Le trentenaire reconnait avoir alimenté, à plusieurs reprises, ses réseaux sociaux pour partager ses excès de vitesse et sa conduite dangereuse. Nonante-sept vidéos de son véhicule, dont la puissance a été gonflée, ont été diffusées entre sa prise en main et l'accident. Son "bébé" est devenu "sa petite bombe".
Il se filme en roulant à très grande vitesse. "Je n'étais pas conscient du danger à ce moment-là", dit-il. Il recherchait alors "un sentiment d'être au-dessus des autres".
Son passager, Antonino Falzone, convoyeur de la BMW, ne se sentait pas apte à aider les victimes
Poursuivi pour non-assistance à personne en danger, une infraction habituellement examinée par le tribunal correctionnel, Antonino Falzone a livré à la barre un long récit de son parcours personnel et professionnel. Il a indiqué avoir travaillé pour plusieurs entreprises avant d'occuper un poste de responsable d'équipe dans une société de télécommunications. Évoquant une enfance sans difficulté particulière, il a surtout insisté sur les conséquences de l'affaire sur sa situation professionnelle.
Il dit vouloir démontrer son innocence et retrouver un emploi.
Sans antécédent judiciaire et jamais incarcéré dans ce dossier, il a expliqué avoir repris contact avec Paolo Falzone en septembre 2021 via les réseaux sociaux. Les deux hommes se fréquentaient occasionnellement. Il a décrit son ami comme parfois insistant avec les femmes, tout en se présentant comme discret et peu attiré par la vitesse.
Concernant la soirée du 19 mars 2022, il a expliqué avoir accepté une invitation à sortir.

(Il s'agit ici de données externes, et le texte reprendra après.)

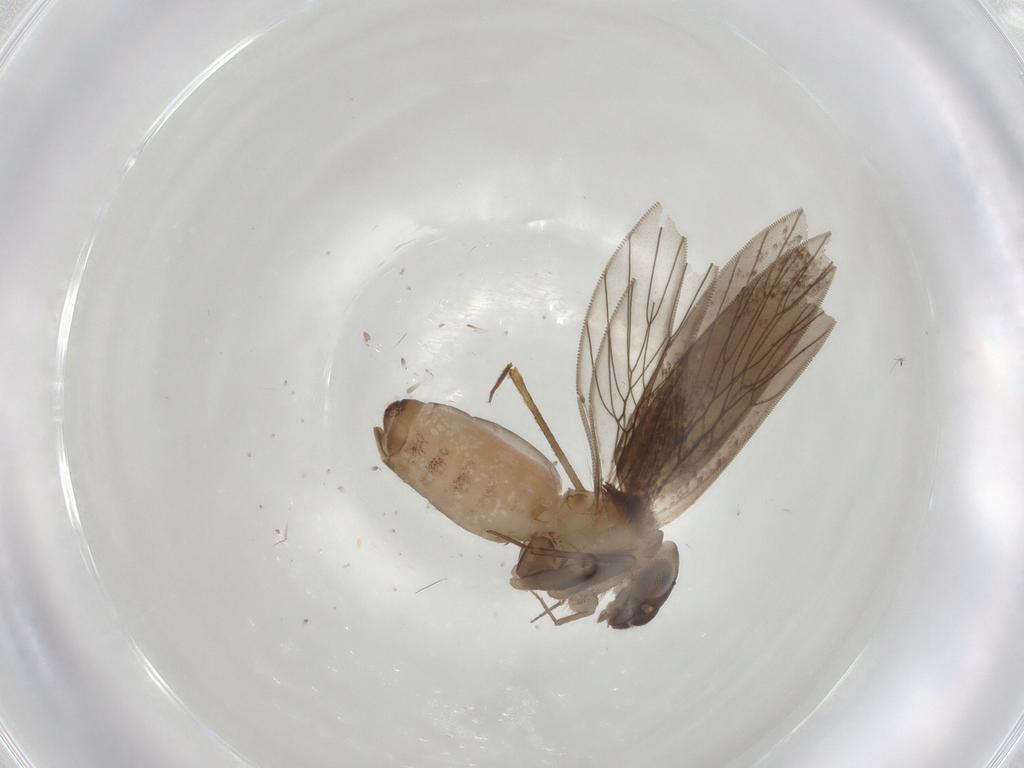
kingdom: Animalia
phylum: Arthropoda
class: Insecta
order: Psocodea
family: Lepidopsocidae
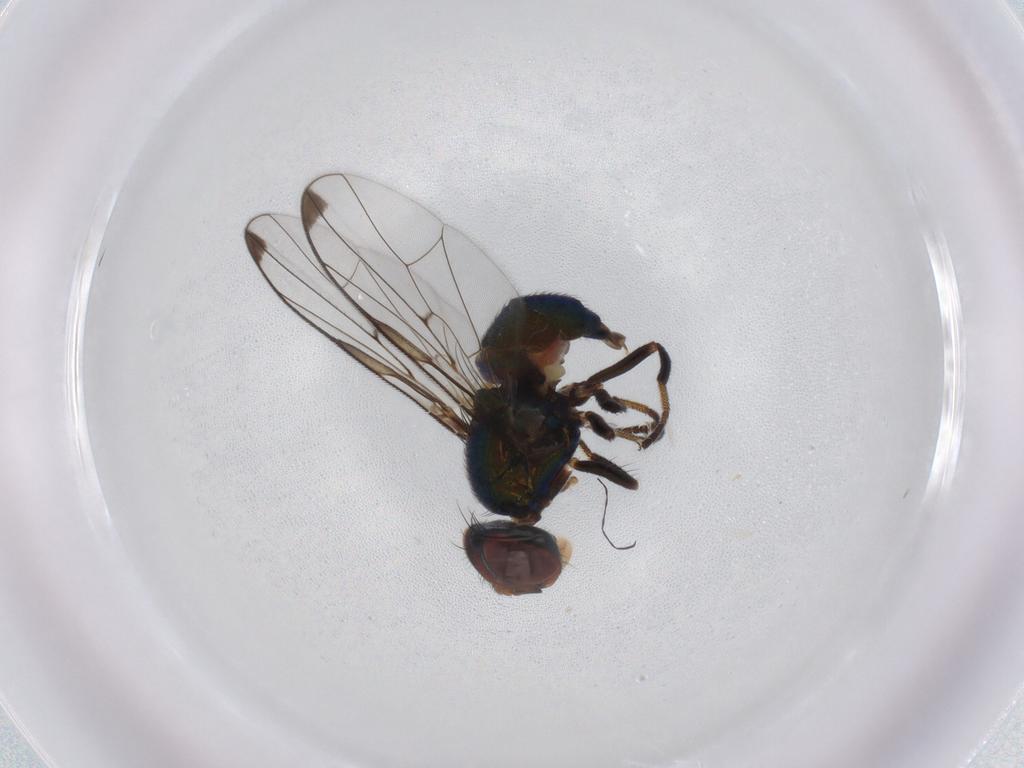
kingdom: Animalia
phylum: Arthropoda
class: Insecta
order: Diptera
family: Platystomatidae
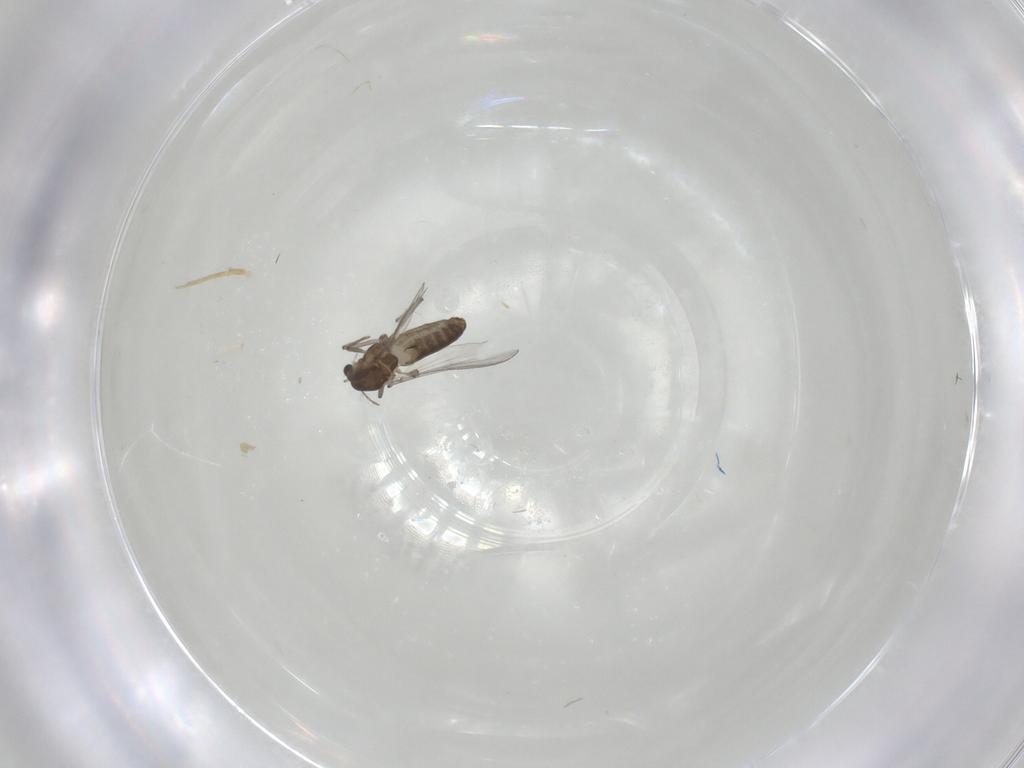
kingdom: Animalia
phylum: Arthropoda
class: Insecta
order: Diptera
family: Chironomidae
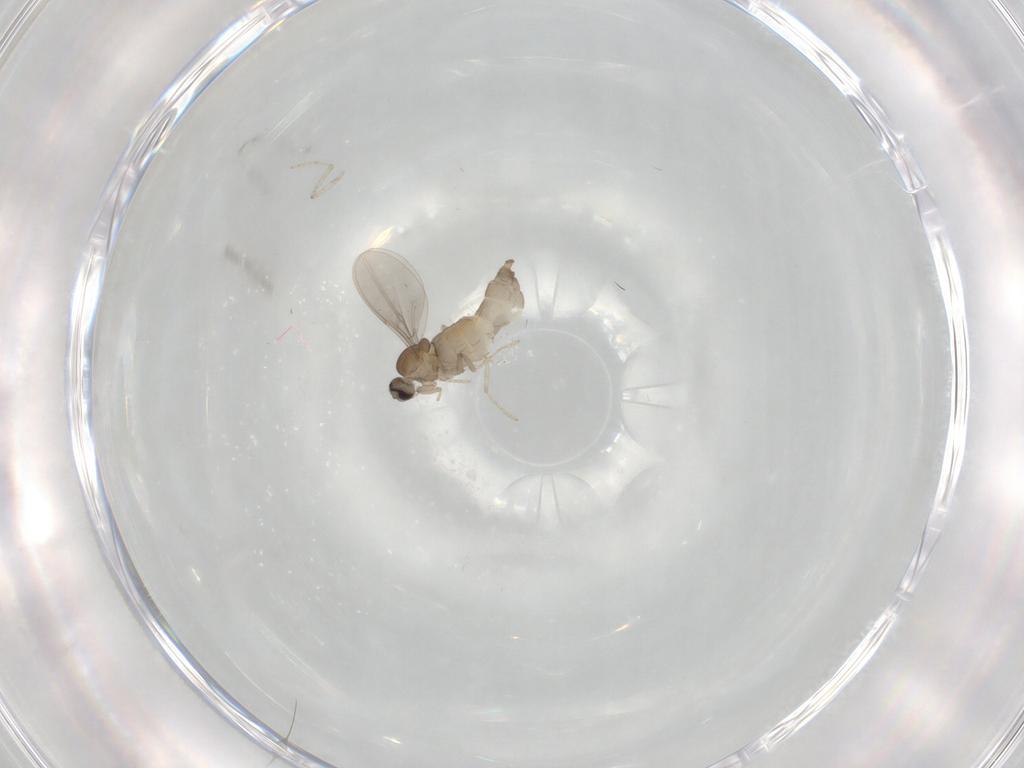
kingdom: Animalia
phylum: Arthropoda
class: Insecta
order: Diptera
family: Cecidomyiidae
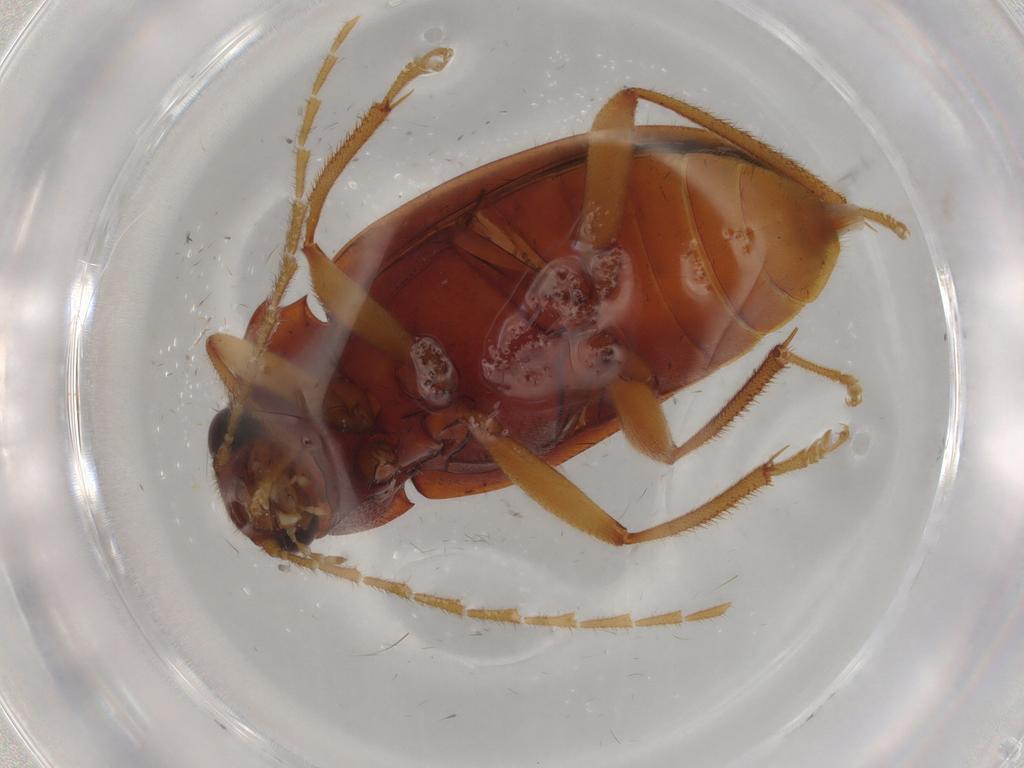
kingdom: Animalia
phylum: Arthropoda
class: Insecta
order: Coleoptera
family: Ptilodactylidae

Après avoir consommé de l'alcool dans la région de Quévy, il a souhaité rentrer vers 03h00. Il s'est d'abord installé à l'arrière du véhicule, puis à l'avant pour le trajet vers La Louvière, affirmant ne pas avoir prêté attention à la conduite en raison de sa fatigue.
Au moment de l'accident, il dit avoir consulté son téléphone. "Au moment où mon téléphone s'éteint, c'est la collision", a-t-il déclaré, évoquant une scène de chaos. La cour a toutefois relevé un intervalle de sept minutes entre l'extinction de l'appareil et l'impact, un point qu'il dit ne pas s'expliquer.
Après la collision, le véhicule s'est immobilisé environ un kilomètre plus loin. Antonino Falzone affirme être sorti de la voiture dans un contexte qu'il décrit comme "chaotique".
Il a reconnu ne pas avoir sollicité de secours, son téléphone étant déchargé. "Je n'étais pas apte psychologiquement à aider les victimes", a-t-il déclaré, précisant ne pas se souvenir précisément du déroulement des faits.